Their benchmarks are interesting. They are comparing to DeepSeek-V3's (non-reasoning) December and DeepSeek-R1's January releases. I feel that comparing to DeepSeek-R1-0528 would be more fair.
For example, R1 scores 79.8 on AIME 2024, R1-0528 performs 91.4.
R1 scores 70 on AIME 2025, R1-0528 scores 87.5. R1-0528 does similarly better for GPQA Diamond, LiveCodeBench, and Aider (about 10-15 points higher).

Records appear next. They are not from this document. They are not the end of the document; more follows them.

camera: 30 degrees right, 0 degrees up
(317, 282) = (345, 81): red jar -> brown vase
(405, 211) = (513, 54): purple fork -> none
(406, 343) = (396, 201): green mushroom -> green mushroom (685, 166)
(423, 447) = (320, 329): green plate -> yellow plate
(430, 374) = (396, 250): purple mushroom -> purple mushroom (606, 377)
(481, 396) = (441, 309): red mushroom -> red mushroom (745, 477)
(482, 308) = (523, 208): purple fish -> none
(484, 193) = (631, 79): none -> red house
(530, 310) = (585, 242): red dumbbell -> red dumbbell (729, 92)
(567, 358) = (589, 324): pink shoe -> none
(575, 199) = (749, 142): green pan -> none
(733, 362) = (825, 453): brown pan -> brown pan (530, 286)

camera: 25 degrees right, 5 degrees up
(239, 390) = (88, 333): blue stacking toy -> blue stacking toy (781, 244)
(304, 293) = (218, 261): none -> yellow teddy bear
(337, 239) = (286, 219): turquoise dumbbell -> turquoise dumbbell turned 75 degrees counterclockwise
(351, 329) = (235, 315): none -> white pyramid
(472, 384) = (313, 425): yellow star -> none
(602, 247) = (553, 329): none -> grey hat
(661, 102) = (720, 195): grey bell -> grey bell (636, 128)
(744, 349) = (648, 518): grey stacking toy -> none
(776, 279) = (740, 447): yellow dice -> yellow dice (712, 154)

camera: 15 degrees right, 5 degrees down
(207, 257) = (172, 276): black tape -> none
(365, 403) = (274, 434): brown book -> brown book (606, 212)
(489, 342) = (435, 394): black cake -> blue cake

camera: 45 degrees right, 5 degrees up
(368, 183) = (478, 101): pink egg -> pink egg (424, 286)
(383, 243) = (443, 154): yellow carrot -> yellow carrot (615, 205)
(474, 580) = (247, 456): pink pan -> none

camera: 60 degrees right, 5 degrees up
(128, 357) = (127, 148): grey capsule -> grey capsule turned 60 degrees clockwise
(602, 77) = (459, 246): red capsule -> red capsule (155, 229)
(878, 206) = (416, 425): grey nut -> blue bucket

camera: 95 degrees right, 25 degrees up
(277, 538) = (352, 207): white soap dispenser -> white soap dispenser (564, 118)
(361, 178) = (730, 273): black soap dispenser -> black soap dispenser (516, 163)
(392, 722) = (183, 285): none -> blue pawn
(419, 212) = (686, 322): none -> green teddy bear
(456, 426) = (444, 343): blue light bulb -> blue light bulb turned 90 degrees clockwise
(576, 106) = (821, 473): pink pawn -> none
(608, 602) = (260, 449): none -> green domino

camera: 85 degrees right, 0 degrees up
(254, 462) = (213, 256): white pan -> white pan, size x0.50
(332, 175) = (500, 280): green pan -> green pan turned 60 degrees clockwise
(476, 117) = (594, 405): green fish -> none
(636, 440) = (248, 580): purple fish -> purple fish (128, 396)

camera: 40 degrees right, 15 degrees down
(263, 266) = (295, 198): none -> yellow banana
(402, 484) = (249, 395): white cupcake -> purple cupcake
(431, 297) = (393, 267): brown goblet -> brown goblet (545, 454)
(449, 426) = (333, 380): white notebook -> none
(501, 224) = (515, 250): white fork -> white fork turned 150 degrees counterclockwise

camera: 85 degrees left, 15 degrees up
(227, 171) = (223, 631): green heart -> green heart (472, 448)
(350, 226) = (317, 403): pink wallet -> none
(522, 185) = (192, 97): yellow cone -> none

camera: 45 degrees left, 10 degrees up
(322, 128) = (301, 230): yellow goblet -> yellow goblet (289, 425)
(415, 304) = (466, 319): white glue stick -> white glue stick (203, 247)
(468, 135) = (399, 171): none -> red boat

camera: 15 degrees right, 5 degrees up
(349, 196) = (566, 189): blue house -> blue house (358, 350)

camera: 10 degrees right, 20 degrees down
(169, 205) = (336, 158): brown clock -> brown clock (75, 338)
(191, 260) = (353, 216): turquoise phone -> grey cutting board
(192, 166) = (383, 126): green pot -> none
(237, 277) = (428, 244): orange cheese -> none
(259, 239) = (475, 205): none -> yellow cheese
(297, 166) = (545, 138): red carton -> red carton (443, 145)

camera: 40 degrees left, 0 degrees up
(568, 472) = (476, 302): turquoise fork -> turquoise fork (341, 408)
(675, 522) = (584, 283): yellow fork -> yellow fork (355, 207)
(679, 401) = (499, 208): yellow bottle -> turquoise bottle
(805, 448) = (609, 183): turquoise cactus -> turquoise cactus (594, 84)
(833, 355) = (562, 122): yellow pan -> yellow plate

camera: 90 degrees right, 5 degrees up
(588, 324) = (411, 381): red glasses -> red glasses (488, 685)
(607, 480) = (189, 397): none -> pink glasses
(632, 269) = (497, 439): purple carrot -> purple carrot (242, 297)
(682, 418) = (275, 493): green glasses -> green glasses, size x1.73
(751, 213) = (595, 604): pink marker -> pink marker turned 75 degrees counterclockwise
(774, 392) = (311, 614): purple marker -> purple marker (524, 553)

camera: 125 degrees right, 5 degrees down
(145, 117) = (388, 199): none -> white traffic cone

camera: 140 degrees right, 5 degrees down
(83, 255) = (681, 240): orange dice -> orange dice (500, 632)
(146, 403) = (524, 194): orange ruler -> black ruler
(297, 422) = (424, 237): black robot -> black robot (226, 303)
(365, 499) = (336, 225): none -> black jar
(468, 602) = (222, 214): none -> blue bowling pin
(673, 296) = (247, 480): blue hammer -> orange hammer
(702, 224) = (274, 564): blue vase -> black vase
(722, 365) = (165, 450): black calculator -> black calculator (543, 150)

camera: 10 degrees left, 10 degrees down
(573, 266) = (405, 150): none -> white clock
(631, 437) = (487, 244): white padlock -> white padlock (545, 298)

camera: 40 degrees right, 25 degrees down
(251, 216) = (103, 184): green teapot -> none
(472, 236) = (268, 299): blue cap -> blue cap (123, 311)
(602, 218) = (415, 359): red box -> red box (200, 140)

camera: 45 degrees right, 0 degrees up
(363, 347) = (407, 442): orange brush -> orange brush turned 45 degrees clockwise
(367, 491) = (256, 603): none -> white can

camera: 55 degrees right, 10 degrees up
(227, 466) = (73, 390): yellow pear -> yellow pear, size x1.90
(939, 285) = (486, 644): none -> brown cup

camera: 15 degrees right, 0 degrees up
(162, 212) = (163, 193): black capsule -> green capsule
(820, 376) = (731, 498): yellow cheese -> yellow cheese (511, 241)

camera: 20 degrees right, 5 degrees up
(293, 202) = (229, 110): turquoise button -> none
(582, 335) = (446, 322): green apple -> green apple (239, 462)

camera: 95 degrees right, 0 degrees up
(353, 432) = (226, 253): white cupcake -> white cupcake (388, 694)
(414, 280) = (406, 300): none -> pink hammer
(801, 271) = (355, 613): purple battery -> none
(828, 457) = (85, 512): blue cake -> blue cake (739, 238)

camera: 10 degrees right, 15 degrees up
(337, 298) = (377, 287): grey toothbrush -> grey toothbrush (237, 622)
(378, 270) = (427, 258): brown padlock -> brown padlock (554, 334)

I presume that "outdated upon release" benchmarks like these happen because the benchmark and the models in it were chosen first, before the model was created; and the model's development progress was measured using the benchmark. It then doesn't occur to anyone that the benchmark the engineers had been relying upon isn't also a good/useful benchmark for marketing upon release. From the inside view, it's just a benchmark, already there, already achieving impressive results, a whole-company internal target to hit for months — so why not publish it?
Would also be interesting to compare with R1-0528-Qwen3-8B (chain-of-thought distilled from Deepseek-R1-0528 and post-trained into Qwen3-8B). It scores 86 and 76 on AIME 2024 and 2025 respectively.
Currently running the 6-bit XL quant on a single old RTX 2080 Ti and I'm quite impressed TBH. Simply wild for a sub-8GB download.
I have the same card on my machine at home, what is your config to run the model?
Downloaded the gguf file by unsloth, ran llama-cli from llama.cpp with that file as an argument.
IIUC, nowadays there is a jinja templated metadata-struct inside the gguf file itself. This contains the chat template and other config.